Alegam, alguns jornais, que o afundamento do navio faria parte da política do ditador norte-coreano, interessado em inquietar a opinião pública de seu país, levando-a, pelo medo, a apoiar a “nomeação” do seu filho caçula como futuro presidente. Essa teoria merece pouca credibilidade, porque com o sufoco econômico da nação comunista — já bastante estrangulada pelo isolamento do regime —, sua população ficaria mais revoltada com a conduta de seu dirigente máximo. Mesmo que a imprensa local seja, toda ela, controlada pelo estado, seria difícil, à população, apoiar a “loucura torpedeante” do “grande líder” que está para sair de cena, velho e doente. Ele, mandando afundar um navio, sem justificativa, estaria também “torpedeando” o futuro político de seu próprio filho.

Quem acompanha a política internacional, cedo ou tarde, chega à conclusão de que não existe, de fato, uma “ética internacional”. Existem, nessa atividade, pessoas realmente éticas, em grande número, mas indivíduos e governos são coisas bem distintas. Isso se constata diariamente, na leitura de jornais e internet.

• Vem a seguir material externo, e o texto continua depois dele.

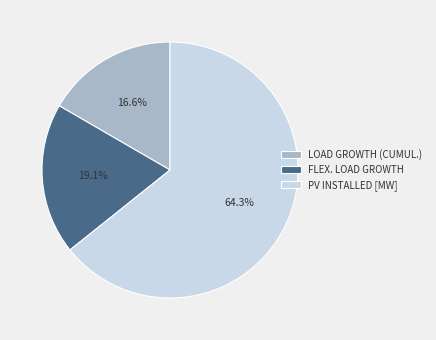

Count the number of slices in the pie.

3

Governantes, pessoalmente propensos à ética, muitas vezes concluem — talvez até com algum pesar —, que sua ética individual não pode se transformar em ética governamental. Para eles, a “macro-ética” tem características próprias, é apenas prima distante da “micro-ética”, aquela comum, “caipira”, normal, individual.

Se, eventualmente — mera hipótese —, no caso do afundamento da embarcação, houve apenas um “complô” para derrubar Kim Jong-il, o arquiteto da trama pode ter pensado, acalmando a consciência: “ Que importância tem a verdade se, com a mentira, alcançamos um bem maior? Por que não alijar do poder um ditador daninho, doentiamente teimoso, fanático, vaidoso, pouco equilibrado e nuclearmente perigoso? Com sua derrocada, a Coréia do Norte só teria vantagens. Deixaria de ser uma nação de atraso cultural e muita pobreza. Milhões de norte-coreanos seriam beneficiados com nosso “teatrinho”. Provavelmente, Kim Jong-il não disparará foguetes com ogivas nucleares, após as sanções, porque isso significaria suicídio, inclusive dele mesmo e sua família, assados no forno nuclear. Assim, por que não sacrificar o chefe retrógrado e seus apaniguados — se, com isso, melhoramos a situação de milhões? Compare-se a situação das duas Coréias. No fundo, em última análise, anti-ético e covarde será cruzar os braços, perto de importante eleição, permitindo ao atual ditador, através do filho sucessor, continuar a escravidão de toda uma nação. Além do mais, se monarquias ditatoriais já passaram de moda, porque permitir a permanência de uma aloucada “monarquia comunista”, autêntica contradição de termos?”

Justificativas nessa natureza acalmam muitas consciências, caso o ditador norte-coreano não tenha ordenado o afundamento do navio.

Na área internacional interesses políticos e comerciais falam infinitamente mais alto que “acanhadas” e “rasteiras verdades”.

Recentemente, quando a mídia se fartava de notícias sobre as eventuais ambições nucleares bélicas iranianas, os jornais davam explicações sobre porque tais e quais países, integrantes do Conselho de Segurança, dariam, ou não, voto favorável às medidas punitivas contra Ahmadinejad. As explicações sempre giravam em torno do fornecimento de petróleo, ou gás, ou outros tipos de comércio. Argumentos “business”, apenas. Nunca os repórteres, ou jornalistas, perdiam tempo em considerações sobre a justiça ou injustiça das sanções. Garantida, pelos EUA a ausência de prejuízos econômicos com as sanções, países propensos a não apoiar as sanções mudavam rapidinho na promessa de voto. Tudo comprado, em tal ou qual moeda, econômica ou política. Daí a desconfortável conclusão de que ter, ou não, razão na área internacional, em tal ou qual incidente, é algo totalmente alheio à área ética ou jurídica.

O Direito Internacional, paradoxalmente, ainda não ingressou integralmente na área jurídica. Poderia fazê-lo, “extraindo” de suas funções, às claras, sem “armações” e falsos argumentos, ditadores perigosos e trapalhões, mas para isso teria que modificar a Carta das Nações Unidas e documentos dela derivados. Tocar, porém, nesse assunto — uma ONU ampliada em seu poder —, equivale hoje a desferir, de maiô, cabeçadas em casa de marimbondos.